Retour sur un flim qui m’avait intéressé via sa bande annonce et que je m’étais donc décidé à aller voir, bien que l’on m’ait répété à l’envi qu’il était trop long (ce qu’il n’est pas). J’étais d’autant plus étonné que malgré mon appétence particulière pour le cinéma asiatique, je n’avais jamais rien vu de ce réalisateur (Lee Chang-Dong), qui a pourtant déjà quelques longs métrages à son actif !
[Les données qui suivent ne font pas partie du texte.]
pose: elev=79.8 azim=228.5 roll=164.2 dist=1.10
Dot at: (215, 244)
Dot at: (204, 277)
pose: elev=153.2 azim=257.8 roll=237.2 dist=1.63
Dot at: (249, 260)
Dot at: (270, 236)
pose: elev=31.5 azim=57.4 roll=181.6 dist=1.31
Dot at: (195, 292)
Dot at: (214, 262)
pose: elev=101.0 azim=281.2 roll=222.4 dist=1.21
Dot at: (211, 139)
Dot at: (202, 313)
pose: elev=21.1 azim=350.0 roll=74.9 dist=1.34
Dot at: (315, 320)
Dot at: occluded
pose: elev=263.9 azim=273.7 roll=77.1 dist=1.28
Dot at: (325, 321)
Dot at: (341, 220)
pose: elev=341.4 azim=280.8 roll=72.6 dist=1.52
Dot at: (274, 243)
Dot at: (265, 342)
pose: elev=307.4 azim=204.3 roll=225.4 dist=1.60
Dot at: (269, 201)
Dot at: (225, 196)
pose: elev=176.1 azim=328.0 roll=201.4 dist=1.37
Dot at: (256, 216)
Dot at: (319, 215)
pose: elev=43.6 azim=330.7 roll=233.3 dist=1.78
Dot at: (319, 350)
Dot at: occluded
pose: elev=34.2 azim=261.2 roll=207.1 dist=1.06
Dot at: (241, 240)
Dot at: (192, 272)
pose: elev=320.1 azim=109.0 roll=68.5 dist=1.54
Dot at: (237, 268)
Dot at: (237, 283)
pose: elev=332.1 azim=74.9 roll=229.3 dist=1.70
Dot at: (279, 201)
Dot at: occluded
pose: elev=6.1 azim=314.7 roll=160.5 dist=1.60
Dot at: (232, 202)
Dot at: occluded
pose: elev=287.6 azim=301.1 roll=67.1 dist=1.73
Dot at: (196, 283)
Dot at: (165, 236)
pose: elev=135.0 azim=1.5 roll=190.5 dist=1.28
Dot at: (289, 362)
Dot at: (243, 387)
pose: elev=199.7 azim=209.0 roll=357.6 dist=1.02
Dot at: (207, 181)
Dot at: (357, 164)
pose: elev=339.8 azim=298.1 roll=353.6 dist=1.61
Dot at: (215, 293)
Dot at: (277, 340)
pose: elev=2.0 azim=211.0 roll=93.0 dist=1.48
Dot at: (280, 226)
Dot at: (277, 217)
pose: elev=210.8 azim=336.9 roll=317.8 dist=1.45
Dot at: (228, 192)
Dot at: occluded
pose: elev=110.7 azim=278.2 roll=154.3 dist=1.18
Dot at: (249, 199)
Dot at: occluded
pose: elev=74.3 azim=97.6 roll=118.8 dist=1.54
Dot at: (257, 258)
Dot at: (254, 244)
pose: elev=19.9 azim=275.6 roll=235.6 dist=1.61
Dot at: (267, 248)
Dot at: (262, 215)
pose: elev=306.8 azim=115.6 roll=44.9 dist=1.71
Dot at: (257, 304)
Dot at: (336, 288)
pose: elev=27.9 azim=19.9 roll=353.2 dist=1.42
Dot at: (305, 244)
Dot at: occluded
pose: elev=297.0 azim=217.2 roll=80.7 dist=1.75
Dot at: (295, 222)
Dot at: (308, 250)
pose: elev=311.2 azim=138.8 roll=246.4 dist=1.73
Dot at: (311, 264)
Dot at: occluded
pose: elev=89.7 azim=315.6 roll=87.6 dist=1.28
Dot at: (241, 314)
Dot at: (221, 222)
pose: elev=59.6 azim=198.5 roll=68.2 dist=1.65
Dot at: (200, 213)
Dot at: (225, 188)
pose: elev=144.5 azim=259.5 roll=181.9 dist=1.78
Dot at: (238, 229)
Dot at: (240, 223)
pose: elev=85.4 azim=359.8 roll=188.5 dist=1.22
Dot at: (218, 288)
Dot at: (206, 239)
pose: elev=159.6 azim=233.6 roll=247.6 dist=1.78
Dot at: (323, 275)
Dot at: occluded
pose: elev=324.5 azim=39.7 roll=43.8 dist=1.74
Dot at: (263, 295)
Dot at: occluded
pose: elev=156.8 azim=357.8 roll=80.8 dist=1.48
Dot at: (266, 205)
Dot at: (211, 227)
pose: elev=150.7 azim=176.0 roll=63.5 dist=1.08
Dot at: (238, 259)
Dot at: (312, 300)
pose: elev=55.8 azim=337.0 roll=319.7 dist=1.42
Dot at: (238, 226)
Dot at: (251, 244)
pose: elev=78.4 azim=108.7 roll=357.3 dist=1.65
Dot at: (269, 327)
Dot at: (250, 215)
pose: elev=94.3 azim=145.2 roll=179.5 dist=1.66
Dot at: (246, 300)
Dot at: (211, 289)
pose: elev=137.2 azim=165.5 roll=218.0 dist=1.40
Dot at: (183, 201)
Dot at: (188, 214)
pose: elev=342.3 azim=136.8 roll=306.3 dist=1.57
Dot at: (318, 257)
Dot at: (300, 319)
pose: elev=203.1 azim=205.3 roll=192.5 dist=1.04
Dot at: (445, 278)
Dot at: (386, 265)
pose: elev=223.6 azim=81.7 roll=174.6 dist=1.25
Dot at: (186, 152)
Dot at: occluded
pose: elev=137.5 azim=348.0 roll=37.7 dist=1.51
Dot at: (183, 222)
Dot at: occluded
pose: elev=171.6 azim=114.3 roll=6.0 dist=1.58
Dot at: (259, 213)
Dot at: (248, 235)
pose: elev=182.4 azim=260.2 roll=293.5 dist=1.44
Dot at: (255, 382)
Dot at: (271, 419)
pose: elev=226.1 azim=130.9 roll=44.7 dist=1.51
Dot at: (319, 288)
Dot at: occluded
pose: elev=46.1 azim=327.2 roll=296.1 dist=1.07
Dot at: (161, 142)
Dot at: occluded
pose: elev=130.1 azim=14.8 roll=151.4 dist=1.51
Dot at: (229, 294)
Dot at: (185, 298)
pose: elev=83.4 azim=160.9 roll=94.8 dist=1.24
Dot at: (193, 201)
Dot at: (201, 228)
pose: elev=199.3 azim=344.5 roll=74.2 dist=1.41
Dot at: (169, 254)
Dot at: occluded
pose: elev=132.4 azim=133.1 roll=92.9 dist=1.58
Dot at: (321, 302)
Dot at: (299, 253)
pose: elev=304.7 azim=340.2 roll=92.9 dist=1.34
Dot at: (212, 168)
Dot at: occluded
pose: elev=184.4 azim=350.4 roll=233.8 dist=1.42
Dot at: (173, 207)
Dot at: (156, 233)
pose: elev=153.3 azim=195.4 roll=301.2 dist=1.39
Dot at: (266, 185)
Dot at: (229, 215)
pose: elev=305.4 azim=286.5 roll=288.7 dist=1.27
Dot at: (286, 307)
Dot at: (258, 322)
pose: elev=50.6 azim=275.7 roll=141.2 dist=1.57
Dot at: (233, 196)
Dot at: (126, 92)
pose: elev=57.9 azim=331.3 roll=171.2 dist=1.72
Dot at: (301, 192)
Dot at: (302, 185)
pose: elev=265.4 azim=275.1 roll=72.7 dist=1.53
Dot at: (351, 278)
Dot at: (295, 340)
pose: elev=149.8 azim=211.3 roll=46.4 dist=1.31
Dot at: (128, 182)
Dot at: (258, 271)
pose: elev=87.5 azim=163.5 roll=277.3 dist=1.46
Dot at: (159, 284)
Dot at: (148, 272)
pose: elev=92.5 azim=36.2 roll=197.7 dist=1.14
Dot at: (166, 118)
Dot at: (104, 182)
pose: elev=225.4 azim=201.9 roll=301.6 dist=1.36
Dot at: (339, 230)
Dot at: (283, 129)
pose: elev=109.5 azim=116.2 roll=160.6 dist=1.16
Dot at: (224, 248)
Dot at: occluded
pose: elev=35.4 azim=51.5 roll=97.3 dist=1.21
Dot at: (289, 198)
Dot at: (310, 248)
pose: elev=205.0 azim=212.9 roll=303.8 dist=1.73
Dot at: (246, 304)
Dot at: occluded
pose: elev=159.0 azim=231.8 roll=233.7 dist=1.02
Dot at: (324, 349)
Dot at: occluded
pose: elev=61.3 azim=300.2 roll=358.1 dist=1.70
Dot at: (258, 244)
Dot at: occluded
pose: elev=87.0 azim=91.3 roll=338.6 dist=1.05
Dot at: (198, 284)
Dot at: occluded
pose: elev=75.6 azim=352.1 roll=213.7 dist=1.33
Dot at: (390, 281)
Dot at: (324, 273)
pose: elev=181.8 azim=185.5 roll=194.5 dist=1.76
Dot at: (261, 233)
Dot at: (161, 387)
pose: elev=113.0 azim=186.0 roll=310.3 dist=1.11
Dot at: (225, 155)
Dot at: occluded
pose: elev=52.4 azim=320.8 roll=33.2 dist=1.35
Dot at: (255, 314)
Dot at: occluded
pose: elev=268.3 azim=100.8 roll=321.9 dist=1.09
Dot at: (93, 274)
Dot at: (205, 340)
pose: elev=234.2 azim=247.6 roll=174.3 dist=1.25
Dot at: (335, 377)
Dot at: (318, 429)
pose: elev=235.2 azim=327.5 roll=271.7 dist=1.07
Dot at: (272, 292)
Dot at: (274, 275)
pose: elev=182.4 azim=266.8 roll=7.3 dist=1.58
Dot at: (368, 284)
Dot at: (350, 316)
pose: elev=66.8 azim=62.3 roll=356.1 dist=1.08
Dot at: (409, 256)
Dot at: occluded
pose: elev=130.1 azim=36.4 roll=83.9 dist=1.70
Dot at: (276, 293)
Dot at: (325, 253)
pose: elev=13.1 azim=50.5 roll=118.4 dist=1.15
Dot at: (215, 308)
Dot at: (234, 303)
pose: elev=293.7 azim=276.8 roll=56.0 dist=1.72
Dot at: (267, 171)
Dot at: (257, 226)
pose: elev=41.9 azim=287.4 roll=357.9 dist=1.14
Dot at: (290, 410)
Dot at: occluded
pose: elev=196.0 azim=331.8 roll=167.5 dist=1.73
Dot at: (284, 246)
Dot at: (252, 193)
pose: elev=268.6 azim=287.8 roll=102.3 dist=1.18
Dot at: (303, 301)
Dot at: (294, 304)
C’est un flim à regarder, une fois de plus, sans lire le synopsis. À mon sens, cela gâcherait complètement la découverte du progressif et lent déroulement de l’intrigue. Plutôt que long, car je n’ai pas du tout trouvé que ce flim souffre de longueurs, c’est plutôt un flim dense que l’on a, un thriller qui avance doucement et qui mêle de nombreuses choses. Un jeune coursier sans le sou, une hôtesse d’accueil tout aussi démunie et seule, et un type bizarre plein de blé ; on pourrait croire à un banal triangle amoureux, mais pas du tout. D’autant que ce flim aborde aussi des sujets politiques et sociaux, en confrontant un personnage sans le sou et désirant écrire, à un jeune type riche voulant posséder tout ce qui l’entoure. Les rôles sont très bien joués par des acteurs très justes.

Comme souvent avec le cinéma coréen, il y a une douceur, une poésie et un souci du détail qui me plaît particulièrement (par exemple, avec cette histoire de rayon de soleil par la fenêtre de Haemi). Alex Hong Kyung-Pyo nous offre aussi une photographie très colorée, belle et travaillée. L’intensité du thriller monte constamment au cours du flim, et la réalisation est sur ce point très maîtrisée.

C’est donc non seulement intense, mais aussi fin, photographiquement plutôt beau, et aussi bien joué que bien réalisé ; un thriller où se mêlent sentiments, ressentiments et politique. Il y a dans ce flim autant d’attention aux détails que de place donnée au mystère. C’est beau, c’est bien et c’est captivant : allez le voir.

En résumé…

Burning

Burning

Réalisation : Lee Chang-Dong

Photographie : Alex Hong Kyung-Pyo

Scénario : Lee Chang-Dong, Oh Jung-mi

Pays : Corée du Sud

Année : 2018

C'est donc non seulement intense, mais aussi fin, photographiquement plutôt beau, et aussi bien joué que bien réalisé ; un thriller où se mêlent sentiments, ressentiments et politique.